In the United States, only 1 in 100 dads take more than four weeks off from work following a baby's birth. For comparison, about 50% of employed new mothers take the same time off to care for a new baby. In fact, working moms step out of work for an average of 10 weeks to care for a newborn.
There are, of course, many reasons more moms take family leave vs. dads. For starters, the physical components of giving birth, recuperating, and breast-feeding. I remember the day my first baby turned six weeks old. That Monday felt like the absolute earliest, physically, that my postpartum body could have managed work in addition to nighttime feedings and the exhaustion of early motherhood. And it was another six weeks before I actually managed to leave the house and get back to my desk.
Societal expectations that mom, not dad, will be an infant's primary caregiver, also weigh heavily on many couples. Some moms want to be their baby's fulltime commandant, protector and literal nurse.
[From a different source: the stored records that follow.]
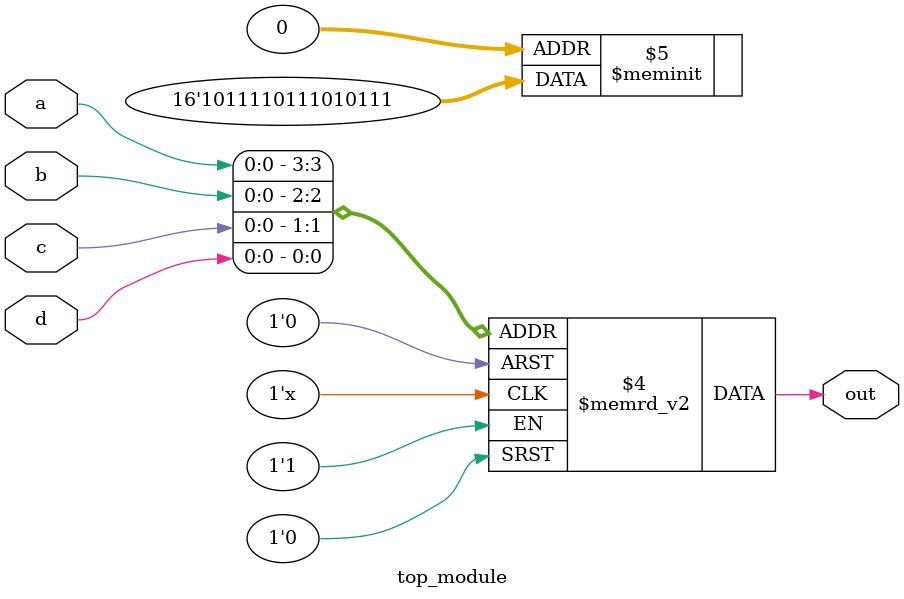
<source format=sv>
module top_module (
    input a, 
    input b,
    input c,
    input d,
    output reg out
);

always @(*) begin
    case ({a, b, c, d})
        4'b0000: out = 1'b1;
        4'b0001: out = 1'b1;
        4'b0010: out = 1'b1;
        4'b0011: out = 1'b0;
        4'b0100: out = 1'b1;
        4'b0101: out = 1'b0;
        4'b0110: out = 1'b1;
        4'b0111: out = 1'b1;
        4'b1000: out = 1'b1;
        4'b1001: out = 1'b0;
        4'b1010: out = 1'b1;
        4'b1011: out = 1'b1;
        4'b1100: out = 1'b1;
        4'b1101: out = 1'b1;
        4'b1110: out = 1'b0;
        4'b1111: out = 1'b1;
    endcase
end

endmodule

</source>
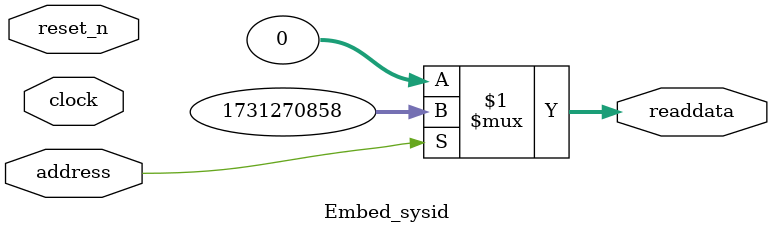
<source format=v>



// synthesis translate_off
`timescale 1ns / 1ps
// synthesis translate_on

// turn off superfluous verilog processor warnings 
// altera message_level Level1 
// altera message_off 10034 10035 10036 10037 10230 10240 10030 

module Embed_sysid (
               // inputs:
                address,
                clock,
                reset_n,

               // outputs:
                readdata
             )
;

  output  [ 31: 0] readdata;
  input            address;
  input            clock;
  input            reset_n;

  wire    [ 31: 0] readdata;
  //control_slave, which is an e_avalon_slave
  assign readdata = address ? 1731270858 : 0;

endmodule



</source>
Sometimes the pressure to do so - plus the general chaos of early parenthood -- confuses what a new mom, and dad, really want. My husband had not held a baby until he held ours. I had two younger siblings and had been babysitting since I was 11. Parenthood, predictably, came more easily to me -- and rightly or wrongly, I felt far more qualified for the job. So, faced with the terrifying, seemingly impossible, task of keeping a helpless newborn alive, we both went with me as primary caregiver.
And then there's financial security -- someone needs to pay for all those diapers, right?
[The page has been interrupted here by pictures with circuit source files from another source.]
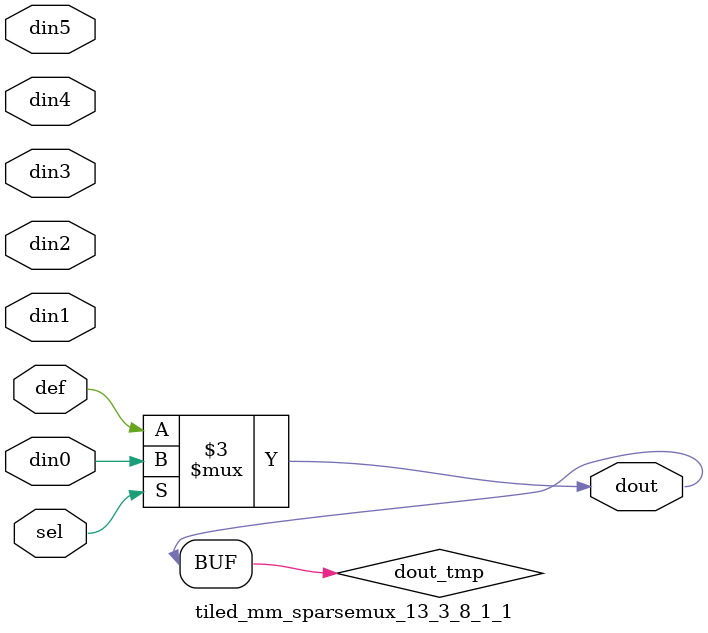
<source format=v>
`timescale 1ns / 1ps

module tiled_mm_sparsemux_13_3_8_1_1 (din0,din1,din2,din3,din4,din5,def,sel,dout);

parameter din0_WIDTH = 1;

parameter din1_WIDTH = 1;

parameter din2_WIDTH = 1;

parameter din3_WIDTH = 1;

parameter din4_WIDTH = 1;

parameter din5_WIDTH = 1;

parameter def_WIDTH = 1;
parameter sel_WIDTH = 1;
parameter dout_WIDTH = 1;

parameter [sel_WIDTH-1:0] CASE0 = 1;

parameter [sel_WIDTH-1:0] CASE1 = 1;

parameter [sel_WIDTH-1:0] CASE2 = 1;

parameter [sel_WIDTH-1:0] CASE3 = 1;

parameter [sel_WIDTH-1:0] CASE4 = 1;

parameter [sel_WIDTH-1:0] CASE5 = 1;

parameter ID = 1;
parameter NUM_STAGE = 1;



input [din0_WIDTH-1:0] din0;

input [din1_WIDTH-1:0] din1;

input [din2_WIDTH-1:0] din2;

input [din3_WIDTH-1:0] din3;

input [din4_WIDTH-1:0] din4;

input [din5_WIDTH-1:0] din5;

input [def_WIDTH-1:0] def;
input [sel_WIDTH-1:0] sel;

output [dout_WIDTH-1:0] dout;



reg [dout_WIDTH-1:0] dout_tmp;

always @ (*) begin
case (sel)
    
    CASE0 : dout_tmp = din0;
    
    CASE1 : dout_tmp = din1;
    
    CASE2 : dout_tmp = din2;
    
    CASE3 : dout_tmp = din3;
    
    CASE4 : dout_tmp = din4;
    
    CASE5 : dout_tmp = din5;
    
    default : dout_tmp = def;
endcase
end


assign dout = dout_tmp;



endmodule

</source>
Men often feel that fatherhood puts pressure on them to work more, not less. According to Joan Williams, director of the Center for WorkLife Law at the University of California Hastings College of the Law, “Until the 1970s, being a good father meant leaving home to be a good breadwinner.” But men’s roles, like women’s, are changing. “Now, many younger men, though not all, see being a good father as requiring involvement in children’s daily lives and activities,” says Williams.
In California, the vanguard for so much of American social change, acceptance of dads as caregivers is growing. In 2004, California started offering dads six weeks of paid leave to care for a child or sick relative. The government program pays dads out of small deductions from employee paychecks. California dads now account for one-third of all paid leaves. It has become acceptable -- perhaps even de rigeur in some circles-- for dads to take paternity leave in California. One reason fathers in California appear to be embracing the paid-leave program, work-life guru Williams explains, is that it allows them to “live up to this new ideal as day-to-day nurturer and keep their old role as providers.”